A team from Davis University, California, has designed a processor with 1000* cores, boasting a throughput rate of 1.78 trillion instructions per second and containing 621 million transistors.

As opposed to a number of other attempts, some reaching 300 or so processors, the KiloCore chip has been fabricated and run; it was built by IBM (who else) using its 32-nm PD-SOI CMOS technology (what else).

The basic architecture used is MIMD (multiple instruction/multiple data) and each of the seven-stage-pipelined cores has a 72-instruction set, single instruction/cycle. None of the instructions is ‘algorithm-specific’ – setting the KiloCore apart from GPU-class devices. The terrific throughput is achieved at a clock speed of a mere 1.78 GHz, at 1.1 V. Running at 0.84 V and 1 GHz the beast consumes 13.1 W, while peak power efficiency of 5.8 pJ/Op is quoted at 0.56 V and 115 MHz.

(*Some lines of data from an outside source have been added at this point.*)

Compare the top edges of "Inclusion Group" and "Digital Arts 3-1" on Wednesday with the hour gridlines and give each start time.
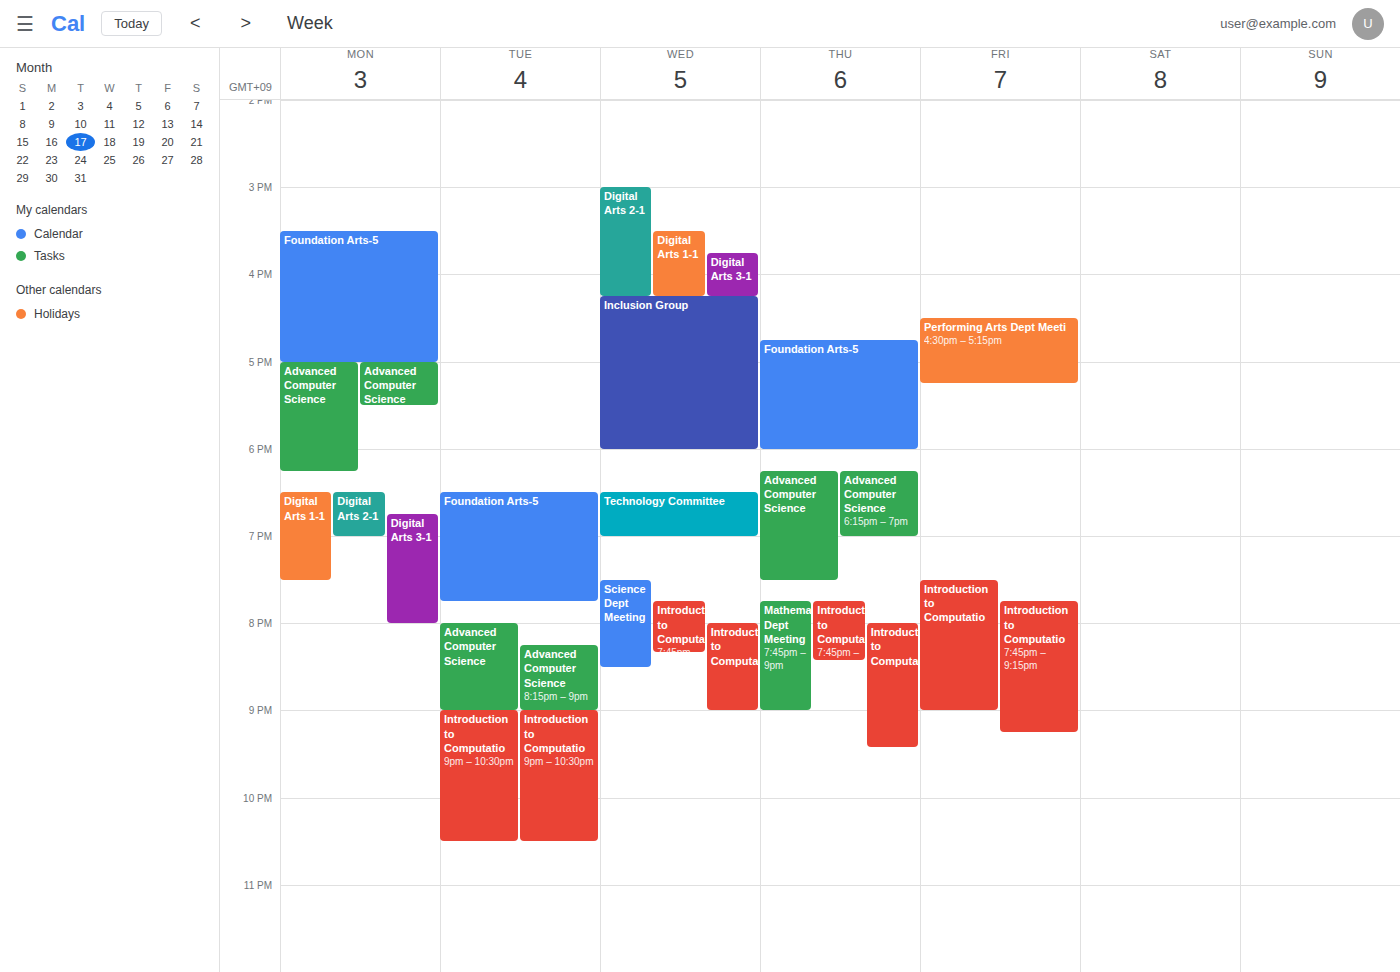
"Inclusion Group": 4:15 PM, neither: a quarter of the way from the 4 PM line to the 5 PM line. "Digital Arts 3-1": 3:45 PM, neither: three quarters of the way from the 3 PM line to the 4 PM line."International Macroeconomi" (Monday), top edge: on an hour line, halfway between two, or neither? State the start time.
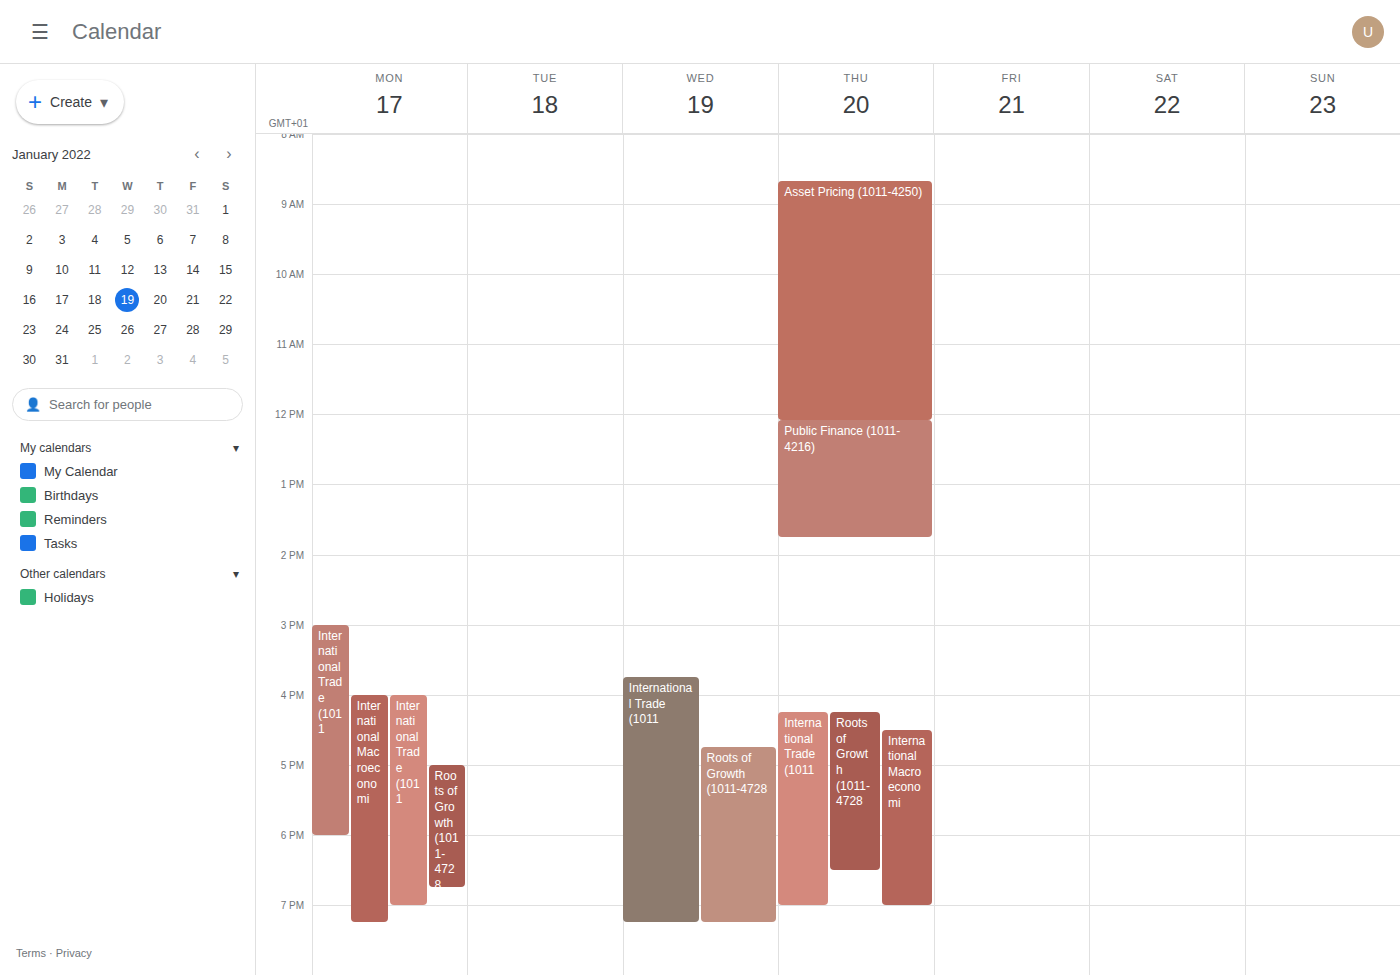
4:00 PM -- exactly on the 4 PM line."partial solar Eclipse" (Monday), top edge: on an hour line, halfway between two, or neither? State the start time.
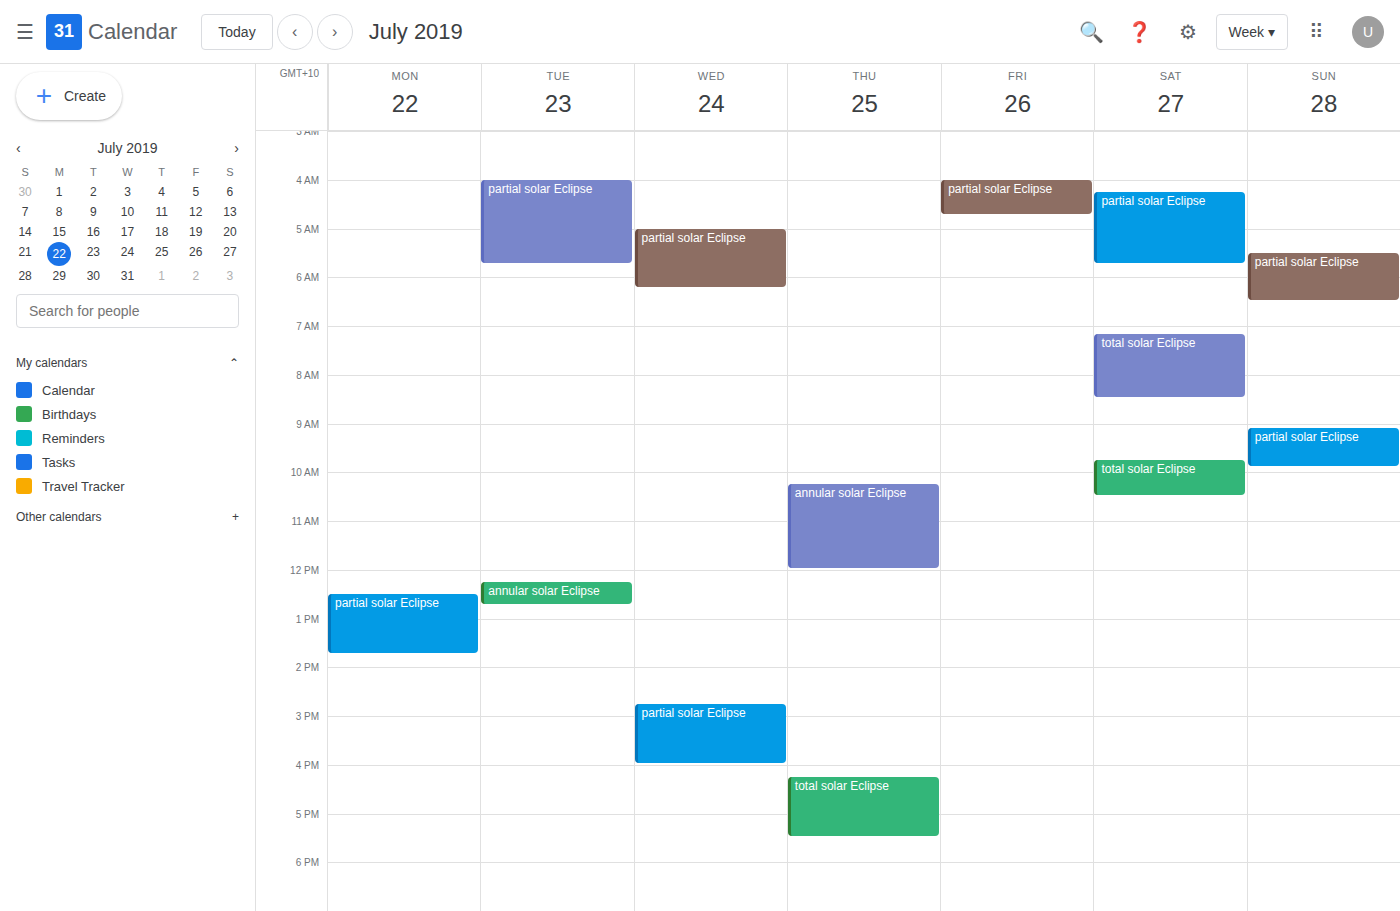
12:30 PM -- halfway between the 12 PM and 1 PM lines.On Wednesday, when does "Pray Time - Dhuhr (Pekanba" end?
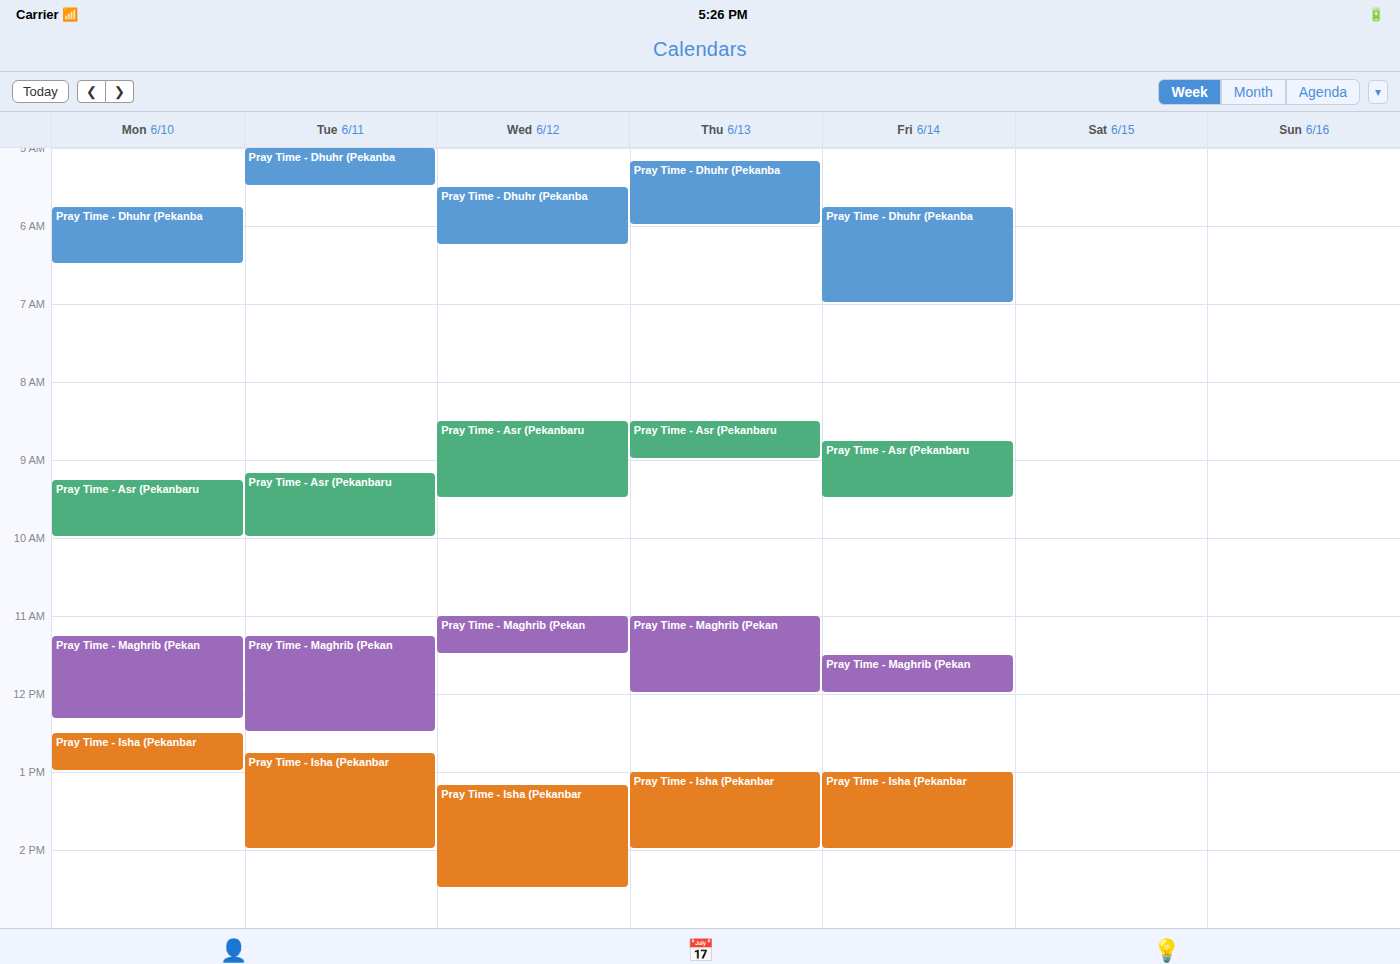
6:15 AMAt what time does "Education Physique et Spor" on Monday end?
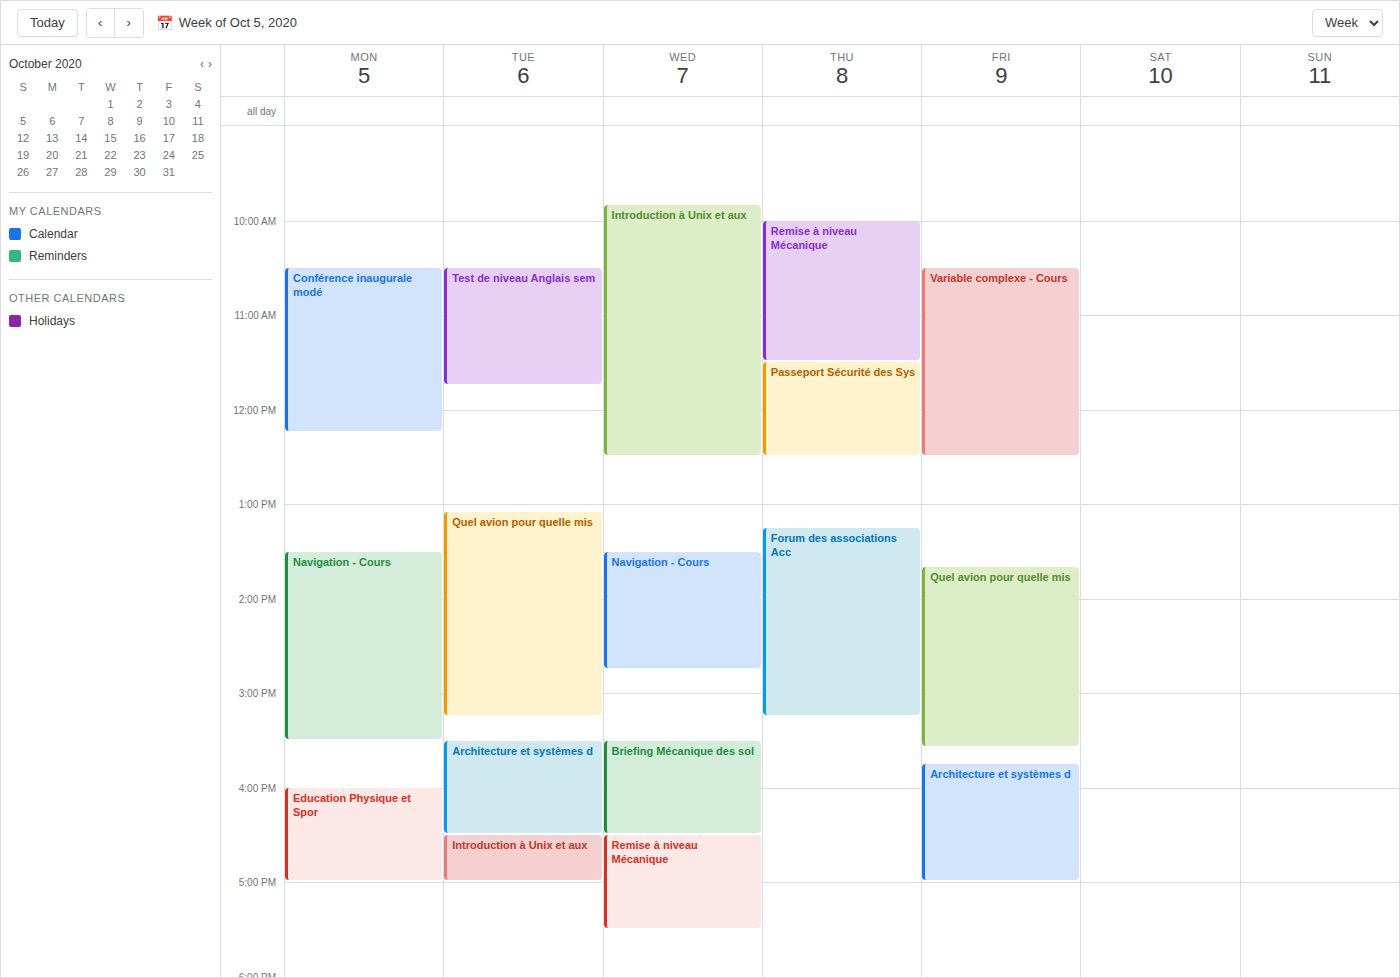
5:00 PM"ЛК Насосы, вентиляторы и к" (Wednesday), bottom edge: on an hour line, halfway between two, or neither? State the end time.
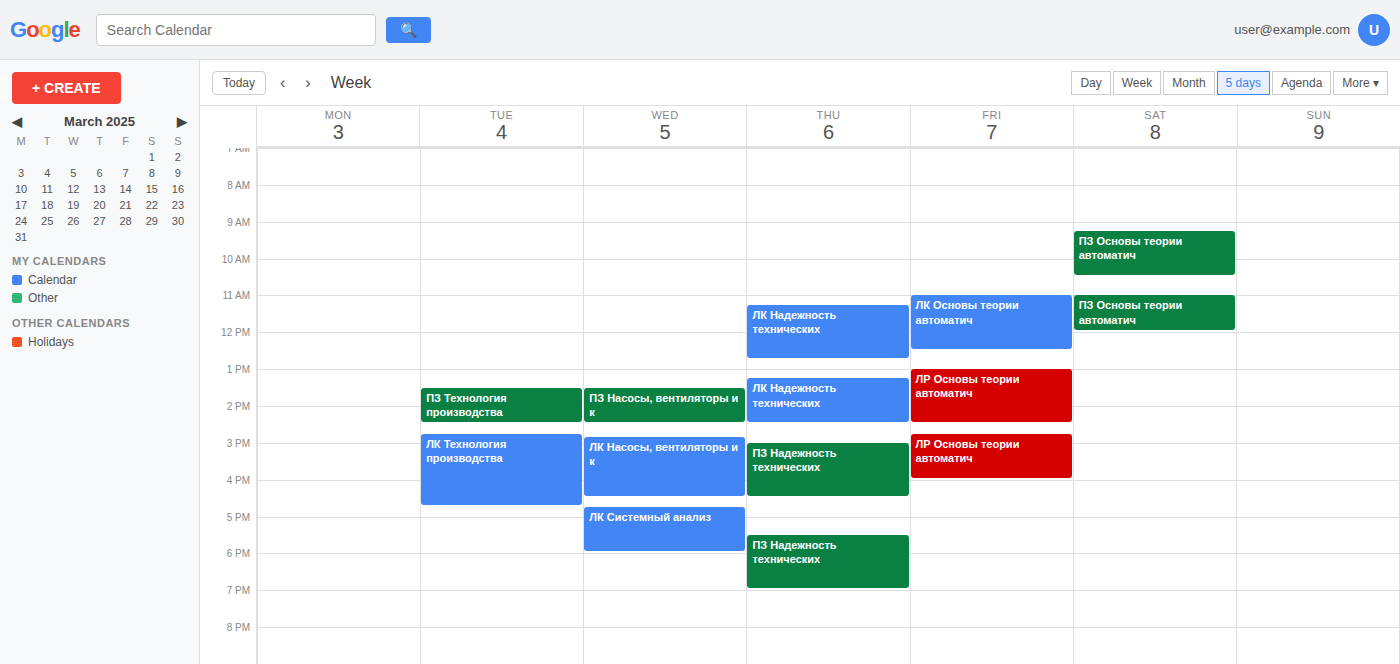
4:30 PM -- halfway between the 4 PM and 5 PM lines.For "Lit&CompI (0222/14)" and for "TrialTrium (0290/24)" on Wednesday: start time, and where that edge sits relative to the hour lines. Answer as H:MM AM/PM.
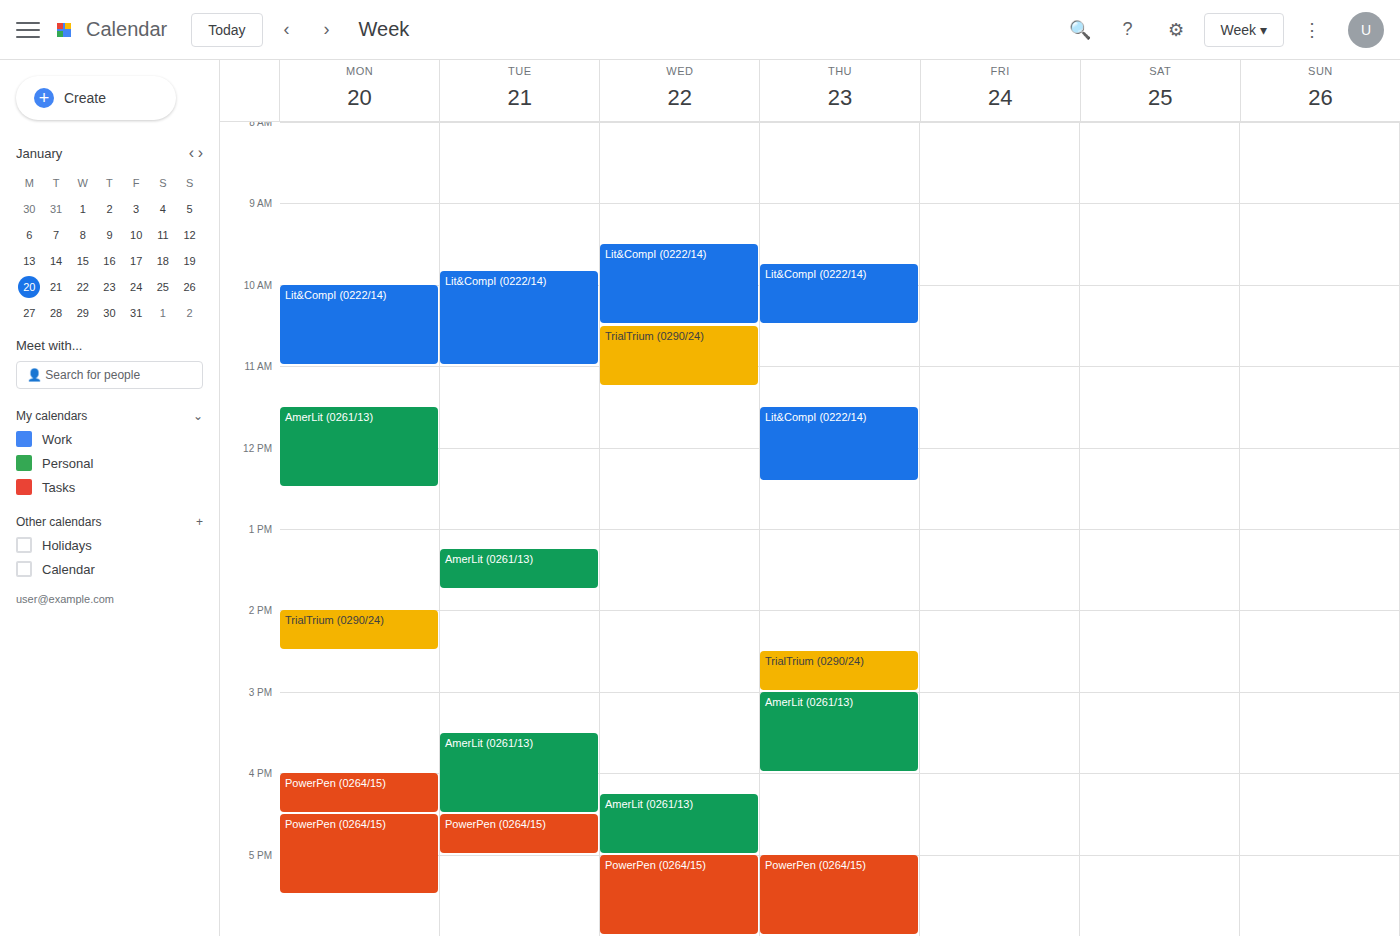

Each core is independently powered and can shut down to leakage-only power if it has no task to perform. Rather than a cache architecture, every processor can store instructions and data in a hierarchy of locations; local memory, one or more nearby processors, on-chip independent memory modules, or off-chip memory.

The ‘wormhole’ routing employed implies, among others, that messages from an adjacent or nearby core will be routed via the ‘circuit’ network; those from further away in the processor matrix will travel via the packet network. If that’s a veritable can of worms to programmers remains to be seen. Each core has north-south-east-west comms buffers plus a fifth channel for host-processor traffic; maximum throughput is 45.5 Gbps per router and 9.1 Gbps per port at 1.1 V.

* as a niggling detail, K in my computerized editor's dictionary is for kilo = 1024. Sure, k is also for kilo, but meaning 1000 in old money, like in kHz.